Özellikle Babagan Bektaşileri arasında yaygın kimi inanışlara göre, Abdülmümin Dede ile dönemin Osmanlı sultanı görüşmüştür. İlgili rivayetlerde bu Osmanlı Sultanı çoğunlukla Kanuni Sultan Süleyman olarak geçer. Bunlardan tarihi verilerle en çok uyuşanı Arnavut Bektaşileri kaynaklıdır. Buna göre, Abdülmümin Dede, Bektaşi tarikatını yaymak için 16. yüzyılın ortalarında Kerbela’ya gider ve İmam Hüseyin’in türbesinin yakınında bir çadırda hizmet vermeye başlar. Kanuni Kerbela’ya geldiğinde Abdülmümin Dede ile görüşür. Dede, Padişah’tan Kerbela halkı için Fırat nehrinden su getirmesini rica eder. Padişah bu isteği yerine getirir. Ayrıca nehrin sularını şehre taşıyacak kanallar kazılırken karşılaşılan zorluklar Abdülmümin Dede’nin dualarıyla aşılır. Bu kerametiyle şöhret kazanan Dede, Bektaşîliği bölgede yayar[38]. Her ne kadar Kerbela’da bir Bektaşi dervişi ile görüştüğüne dair elimizde kayıt yoksa da, Kanuni’nin Irak’a üç sefer yapağını, ayrıca bu seferleri esnasında diğer birçok türbe gibi Kerbela’daki İmam Hüseyin’in türbesini de ziyaret ettiğini ve Kerbela’ya su getirilmesi için kanallar kazdırtmış olduğunu biliyoruz[39].

Alıştırma Yönergeleri:
1 – Seçilen metne göre Abdülmümin Dede, Padişah'tan ne rica eder?
2 – Lütfen seçilen metinde "Özellikle Babagan Bektaşileri" sözleriyle başlayan paragrafı, ana bilgilerini koruyarak kısa bir madde listesine dönüştürün.

Gösterilen Bilgiler:
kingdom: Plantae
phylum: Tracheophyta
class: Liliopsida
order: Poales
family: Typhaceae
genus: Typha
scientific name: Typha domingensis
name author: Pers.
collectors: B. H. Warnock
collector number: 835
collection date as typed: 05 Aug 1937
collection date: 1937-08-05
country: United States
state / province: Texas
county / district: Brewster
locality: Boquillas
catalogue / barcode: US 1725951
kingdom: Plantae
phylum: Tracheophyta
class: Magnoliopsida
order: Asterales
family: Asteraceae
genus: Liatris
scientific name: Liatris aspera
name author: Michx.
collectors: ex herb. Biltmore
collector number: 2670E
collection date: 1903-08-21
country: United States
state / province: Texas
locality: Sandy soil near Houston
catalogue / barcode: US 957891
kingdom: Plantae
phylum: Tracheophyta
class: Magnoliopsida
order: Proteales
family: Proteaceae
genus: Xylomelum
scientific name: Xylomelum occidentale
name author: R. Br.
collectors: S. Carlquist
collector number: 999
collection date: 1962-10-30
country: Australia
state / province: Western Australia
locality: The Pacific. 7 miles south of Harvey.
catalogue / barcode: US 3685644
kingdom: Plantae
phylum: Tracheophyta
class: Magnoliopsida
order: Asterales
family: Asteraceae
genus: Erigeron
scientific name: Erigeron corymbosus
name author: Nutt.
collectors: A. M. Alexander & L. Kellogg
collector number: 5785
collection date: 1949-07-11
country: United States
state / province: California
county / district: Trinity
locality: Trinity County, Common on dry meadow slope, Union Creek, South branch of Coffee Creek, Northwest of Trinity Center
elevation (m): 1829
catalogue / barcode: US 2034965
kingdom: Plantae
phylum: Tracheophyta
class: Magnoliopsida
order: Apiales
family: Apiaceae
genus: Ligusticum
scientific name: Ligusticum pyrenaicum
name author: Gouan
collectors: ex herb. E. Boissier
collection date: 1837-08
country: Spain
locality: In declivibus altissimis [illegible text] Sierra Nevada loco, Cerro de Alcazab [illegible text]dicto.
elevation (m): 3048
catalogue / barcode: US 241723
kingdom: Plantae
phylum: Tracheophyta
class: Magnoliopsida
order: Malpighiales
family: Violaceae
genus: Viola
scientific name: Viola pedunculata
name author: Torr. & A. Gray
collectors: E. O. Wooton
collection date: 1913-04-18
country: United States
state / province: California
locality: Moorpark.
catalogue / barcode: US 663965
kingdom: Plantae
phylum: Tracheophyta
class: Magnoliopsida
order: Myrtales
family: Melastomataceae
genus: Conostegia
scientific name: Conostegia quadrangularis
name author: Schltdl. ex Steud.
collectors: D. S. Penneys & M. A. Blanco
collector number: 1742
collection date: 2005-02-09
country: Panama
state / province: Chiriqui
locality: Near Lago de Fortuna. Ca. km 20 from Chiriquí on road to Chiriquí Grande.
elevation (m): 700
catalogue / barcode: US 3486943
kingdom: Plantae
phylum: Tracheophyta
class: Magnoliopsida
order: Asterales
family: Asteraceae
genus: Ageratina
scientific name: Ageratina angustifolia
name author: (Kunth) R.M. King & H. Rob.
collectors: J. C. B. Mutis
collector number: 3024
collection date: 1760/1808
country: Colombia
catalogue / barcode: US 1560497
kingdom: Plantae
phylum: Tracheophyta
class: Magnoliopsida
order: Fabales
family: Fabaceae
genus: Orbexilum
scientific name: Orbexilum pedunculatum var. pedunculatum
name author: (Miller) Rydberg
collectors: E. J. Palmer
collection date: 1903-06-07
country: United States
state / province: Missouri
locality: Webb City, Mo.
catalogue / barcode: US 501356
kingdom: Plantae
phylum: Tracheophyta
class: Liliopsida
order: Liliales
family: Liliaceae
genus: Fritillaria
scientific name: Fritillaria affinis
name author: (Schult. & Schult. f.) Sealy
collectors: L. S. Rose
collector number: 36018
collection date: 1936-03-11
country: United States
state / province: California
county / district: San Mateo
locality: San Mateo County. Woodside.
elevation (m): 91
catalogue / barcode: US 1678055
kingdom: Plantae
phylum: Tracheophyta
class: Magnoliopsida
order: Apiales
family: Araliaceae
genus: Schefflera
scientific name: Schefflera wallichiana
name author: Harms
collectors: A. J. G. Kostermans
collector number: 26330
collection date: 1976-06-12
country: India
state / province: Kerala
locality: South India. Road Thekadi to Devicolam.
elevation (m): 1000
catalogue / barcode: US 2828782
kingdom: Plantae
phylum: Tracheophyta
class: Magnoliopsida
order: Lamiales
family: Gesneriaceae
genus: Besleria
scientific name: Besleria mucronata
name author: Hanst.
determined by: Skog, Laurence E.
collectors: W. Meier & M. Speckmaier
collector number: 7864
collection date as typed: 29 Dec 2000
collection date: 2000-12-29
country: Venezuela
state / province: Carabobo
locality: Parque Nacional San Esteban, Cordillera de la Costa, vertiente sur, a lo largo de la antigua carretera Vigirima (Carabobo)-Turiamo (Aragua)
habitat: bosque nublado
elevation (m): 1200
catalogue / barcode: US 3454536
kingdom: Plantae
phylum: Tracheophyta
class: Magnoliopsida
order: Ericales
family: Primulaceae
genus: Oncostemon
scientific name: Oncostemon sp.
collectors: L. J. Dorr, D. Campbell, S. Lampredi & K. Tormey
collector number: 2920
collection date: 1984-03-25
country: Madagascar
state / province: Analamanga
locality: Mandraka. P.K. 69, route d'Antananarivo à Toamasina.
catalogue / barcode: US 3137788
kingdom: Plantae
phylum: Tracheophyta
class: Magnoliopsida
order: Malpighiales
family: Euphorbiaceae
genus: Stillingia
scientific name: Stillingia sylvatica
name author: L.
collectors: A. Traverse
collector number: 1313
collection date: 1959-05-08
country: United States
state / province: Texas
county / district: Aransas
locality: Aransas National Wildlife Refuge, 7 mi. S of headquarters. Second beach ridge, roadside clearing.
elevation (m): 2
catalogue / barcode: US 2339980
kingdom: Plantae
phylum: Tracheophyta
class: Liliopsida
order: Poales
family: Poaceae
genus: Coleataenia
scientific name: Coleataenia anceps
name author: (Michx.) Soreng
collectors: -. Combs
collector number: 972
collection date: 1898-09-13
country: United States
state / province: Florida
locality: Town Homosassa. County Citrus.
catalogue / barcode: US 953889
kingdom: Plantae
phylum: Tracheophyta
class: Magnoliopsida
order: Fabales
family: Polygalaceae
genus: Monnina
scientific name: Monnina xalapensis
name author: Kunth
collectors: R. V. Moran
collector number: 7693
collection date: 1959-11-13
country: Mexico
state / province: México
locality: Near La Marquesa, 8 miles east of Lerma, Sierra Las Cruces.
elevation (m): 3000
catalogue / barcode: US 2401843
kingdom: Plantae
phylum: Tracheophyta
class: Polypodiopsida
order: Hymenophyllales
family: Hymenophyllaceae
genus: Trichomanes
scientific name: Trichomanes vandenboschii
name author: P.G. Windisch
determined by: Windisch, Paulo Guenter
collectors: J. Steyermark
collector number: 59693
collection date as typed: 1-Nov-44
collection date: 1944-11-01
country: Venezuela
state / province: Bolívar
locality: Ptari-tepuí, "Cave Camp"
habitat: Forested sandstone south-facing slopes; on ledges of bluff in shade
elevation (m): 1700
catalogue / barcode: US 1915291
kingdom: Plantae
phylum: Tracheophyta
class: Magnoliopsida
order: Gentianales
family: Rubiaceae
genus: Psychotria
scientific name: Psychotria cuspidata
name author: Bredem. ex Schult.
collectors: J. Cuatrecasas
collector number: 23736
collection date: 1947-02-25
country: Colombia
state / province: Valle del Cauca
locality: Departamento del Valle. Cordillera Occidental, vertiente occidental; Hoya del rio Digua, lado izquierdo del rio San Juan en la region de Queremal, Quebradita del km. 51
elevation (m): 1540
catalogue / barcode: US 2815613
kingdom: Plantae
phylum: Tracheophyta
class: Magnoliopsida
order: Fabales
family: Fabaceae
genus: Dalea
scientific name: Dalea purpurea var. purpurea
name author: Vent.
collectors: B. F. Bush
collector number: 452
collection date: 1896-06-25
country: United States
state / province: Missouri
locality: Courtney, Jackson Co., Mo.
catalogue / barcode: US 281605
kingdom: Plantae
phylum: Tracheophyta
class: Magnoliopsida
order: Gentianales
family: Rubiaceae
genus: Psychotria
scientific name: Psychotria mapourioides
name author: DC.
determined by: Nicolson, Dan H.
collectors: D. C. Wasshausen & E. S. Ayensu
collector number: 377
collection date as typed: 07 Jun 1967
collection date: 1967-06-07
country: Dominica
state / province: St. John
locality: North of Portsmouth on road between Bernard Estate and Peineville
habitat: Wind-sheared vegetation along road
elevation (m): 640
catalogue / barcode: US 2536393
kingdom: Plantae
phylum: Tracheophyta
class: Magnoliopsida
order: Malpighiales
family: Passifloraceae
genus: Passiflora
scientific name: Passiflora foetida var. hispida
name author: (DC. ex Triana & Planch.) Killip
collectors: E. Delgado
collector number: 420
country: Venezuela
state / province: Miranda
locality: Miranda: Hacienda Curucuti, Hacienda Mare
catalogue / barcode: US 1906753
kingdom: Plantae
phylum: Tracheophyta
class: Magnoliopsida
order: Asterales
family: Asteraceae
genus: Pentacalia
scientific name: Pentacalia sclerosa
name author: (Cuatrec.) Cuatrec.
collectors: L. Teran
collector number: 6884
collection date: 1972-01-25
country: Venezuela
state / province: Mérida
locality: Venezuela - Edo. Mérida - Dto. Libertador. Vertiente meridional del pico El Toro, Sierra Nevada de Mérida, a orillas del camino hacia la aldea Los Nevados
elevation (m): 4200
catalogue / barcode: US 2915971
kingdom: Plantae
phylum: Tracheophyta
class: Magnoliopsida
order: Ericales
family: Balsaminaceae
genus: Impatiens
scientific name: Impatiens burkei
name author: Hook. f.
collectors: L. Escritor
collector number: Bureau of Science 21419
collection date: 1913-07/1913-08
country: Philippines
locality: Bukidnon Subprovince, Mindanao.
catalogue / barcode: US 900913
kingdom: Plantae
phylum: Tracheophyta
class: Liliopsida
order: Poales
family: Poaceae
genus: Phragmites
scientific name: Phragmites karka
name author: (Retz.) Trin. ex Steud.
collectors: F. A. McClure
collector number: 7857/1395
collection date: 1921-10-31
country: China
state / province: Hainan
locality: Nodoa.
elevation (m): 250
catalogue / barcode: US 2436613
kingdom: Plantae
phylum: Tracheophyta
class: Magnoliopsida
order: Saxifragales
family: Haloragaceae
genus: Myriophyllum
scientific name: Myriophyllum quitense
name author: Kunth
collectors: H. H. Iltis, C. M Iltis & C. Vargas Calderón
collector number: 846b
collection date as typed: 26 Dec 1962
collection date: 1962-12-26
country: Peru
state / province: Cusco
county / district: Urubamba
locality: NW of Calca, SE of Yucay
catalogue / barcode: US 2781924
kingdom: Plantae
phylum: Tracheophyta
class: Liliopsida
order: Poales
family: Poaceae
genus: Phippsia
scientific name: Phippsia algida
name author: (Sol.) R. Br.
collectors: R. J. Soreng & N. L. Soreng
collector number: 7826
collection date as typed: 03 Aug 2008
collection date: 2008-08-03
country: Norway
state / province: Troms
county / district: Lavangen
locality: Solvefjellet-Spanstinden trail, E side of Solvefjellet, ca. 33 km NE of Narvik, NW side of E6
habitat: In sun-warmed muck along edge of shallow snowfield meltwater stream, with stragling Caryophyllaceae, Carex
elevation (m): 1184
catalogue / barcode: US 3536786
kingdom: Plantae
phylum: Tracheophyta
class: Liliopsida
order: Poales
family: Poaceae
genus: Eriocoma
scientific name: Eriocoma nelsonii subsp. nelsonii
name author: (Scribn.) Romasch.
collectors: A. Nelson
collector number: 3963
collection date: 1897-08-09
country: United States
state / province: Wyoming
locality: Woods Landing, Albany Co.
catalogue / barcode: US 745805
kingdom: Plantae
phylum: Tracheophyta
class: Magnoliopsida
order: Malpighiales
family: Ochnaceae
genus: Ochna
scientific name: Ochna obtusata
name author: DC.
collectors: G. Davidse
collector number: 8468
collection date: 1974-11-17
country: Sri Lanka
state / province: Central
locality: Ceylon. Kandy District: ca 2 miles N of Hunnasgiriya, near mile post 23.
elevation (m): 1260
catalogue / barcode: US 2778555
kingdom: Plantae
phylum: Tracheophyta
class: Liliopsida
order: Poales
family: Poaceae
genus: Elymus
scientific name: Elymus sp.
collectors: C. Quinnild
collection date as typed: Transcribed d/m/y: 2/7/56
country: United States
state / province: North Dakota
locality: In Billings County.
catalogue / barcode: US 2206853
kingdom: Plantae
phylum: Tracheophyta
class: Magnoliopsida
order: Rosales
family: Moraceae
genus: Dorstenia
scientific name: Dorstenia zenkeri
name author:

Nihai Sonuçlar:
1 – Kerbela halkı için Fırat nehrinden su getirmesini rica eder.

2 –
- Babagan Bektaşileri arasındaki kimi inanışlara göre Abdülmümin Dede, dönemin Osmanlı sultanıyla görüşmüştür; bu sultan çoğunlukla Kanuni Sultan Süleyman olarak geçer.
- Tarihi verilerle en çok uyuşan rivayet Arnavut Bektaşileri kaynaklıdır.
- Bu rivayete göre Dede, 16. yüzyılın ortalarında Bektaşiliği yaymak için Kerbela'ya gider ve İmam Hüseyin'in türbesi yakınında bir çadırda hizmet verir.
- Kerbela'ya gelen Kanuni ile görüşür ve ondan Kerbela halkı için Fırat'tan su getirmesini rica eder; Padişah bu isteği yerine getirir.
- Kanal kazısındaki zorluklar Dede'nin dualarıyla aşılır; bu kerametle ün kazanan Dede, Bektaşiliği bölgede yayar.
- Kanuni'nin Kerbela'da bir Bektaşi dervişiyle görüştüğüne dair kayıt yoktur.
- Ancak Kanuni'nin Irak'a üç sefer yaptığı, bu seferlerde İmam Hüseyin'in türbesini de ziyaret ettiği ve Kerbela'ya su getirmek için kanallar kazdırdığı bilinmektedir.